Over the years, we’ve accumulated several groups for linking games together. Some of these are properly labeled such as “Super Mario Bros series”, others are open to dispute such as “”. Basically what we need for a lot of these are standard definitions that are listed in the FAQ/Help for these items. For instance, what’s the difference between a “clone” and a “variant”? I’m not sure there is one, but some groups are named “Breakout Variants” and another is named “Donkey Kong clones”.
I would like to see a separation of the group listings we have. Right now I’m thinking there needs to be some base standardization. The following seem obvious to me
- Direct Sequels (or Sequels or Series)… every game that’s in a series should be part of this . One question is, can a series just be a bunch of games under the same label (Final Fantasy) or does it need to be a continuing story that references earlier events and characters (Wing Commander)?
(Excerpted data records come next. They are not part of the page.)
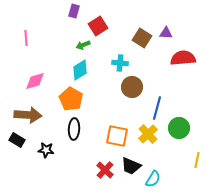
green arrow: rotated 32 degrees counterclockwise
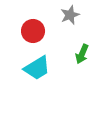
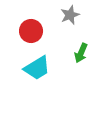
red circle: moved 2 px left
green arrow: moved 1 px left, 1 px up
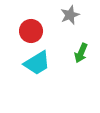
cyan trapezoid: moved 5 px up
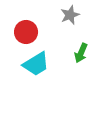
red circle: moved 5 px left, 1 px down
cyan trapezoid: moved 1 px left, 1 px down
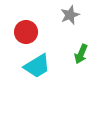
green arrow: moved 1 px down
cyan trapezoid: moved 1 px right, 2 px down
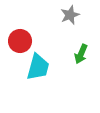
red circle: moved 6 px left, 9 px down
cyan trapezoid: moved 1 px right, 1 px down; rotated 44 degrees counterclockwise
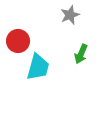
red circle: moved 2 px left
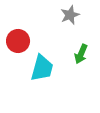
cyan trapezoid: moved 4 px right, 1 px down
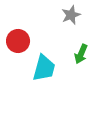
gray star: moved 1 px right
cyan trapezoid: moved 2 px right
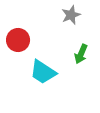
red circle: moved 1 px up
cyan trapezoid: moved 1 px left, 4 px down; rotated 108 degrees clockwise
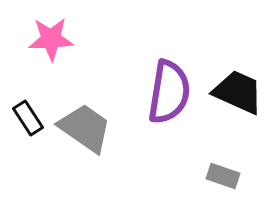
- Indirect Sequels (or Universe)… games part of a larger universe such as Metaltech or Super Mario. This would basically include games and all their spinoffs in cases where gameplay and setting is drastically different (for instance Suikoden’s main RPGs and it’s side stories)
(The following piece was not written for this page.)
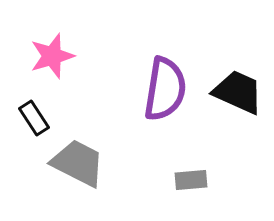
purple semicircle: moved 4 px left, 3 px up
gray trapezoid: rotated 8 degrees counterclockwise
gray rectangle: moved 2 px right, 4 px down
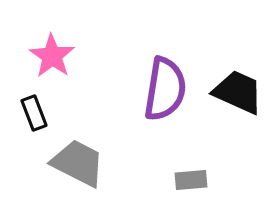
pink star: rotated 21 degrees counterclockwise
black rectangle: moved 5 px up; rotated 12 degrees clockwise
- Common Themes. Such as Westerns or Alice in Wonderland or World War II. Depending on the exact context of the theme, some of these might be eligible to promotion to genre anyway.
- All other groups
Looking over dozens and dozens of these game entries easy day, I’m also tempted to switch them all to the format “Series: Tekken” or “Universe: Battletech” or “Theme: Alice in Wonderland”
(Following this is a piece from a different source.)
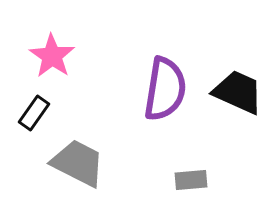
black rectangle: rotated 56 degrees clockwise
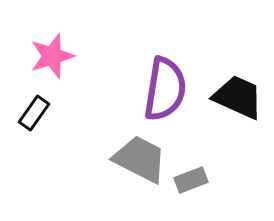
pink star: rotated 21 degrees clockwise
black trapezoid: moved 5 px down
gray trapezoid: moved 62 px right, 4 px up
gray rectangle: rotated 16 degrees counterclockwise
In any case, what’s most important is we need better definitions of the requirements for a game to be a series, a variant, etc. There are altogether to many groups labeled such as “Aerobiz Games” or “Merchant Prince Games”, and while that’s not confusing on it’s own… when it’s placed in a big databases along with the aforementioned suffixes, it’s a bit hard to tell what’s what and why. I think several of these choices are unfortunately based on the preferences of the submitter and approver. Luckily it’s all just text and labelling… in the grand scheme of things, this is easy to fix. We just need a standard.
Sometimes I read what I wrote and think I sound like a bad librarian. Without the training of course :). The problem is the game group linking is complicated and messy. The relief from that statement is that they’re also very useful and allow people to find out about all kinds of major linkages (“Oh, The Sting! is the sequel to The clue!, I never would have known that myself”). Which is why I’d like to improve the presentation and comprehensibility of some of this stuff.
Of course as usual, any truely creative achievement seeks to avoid the constraints of categorization.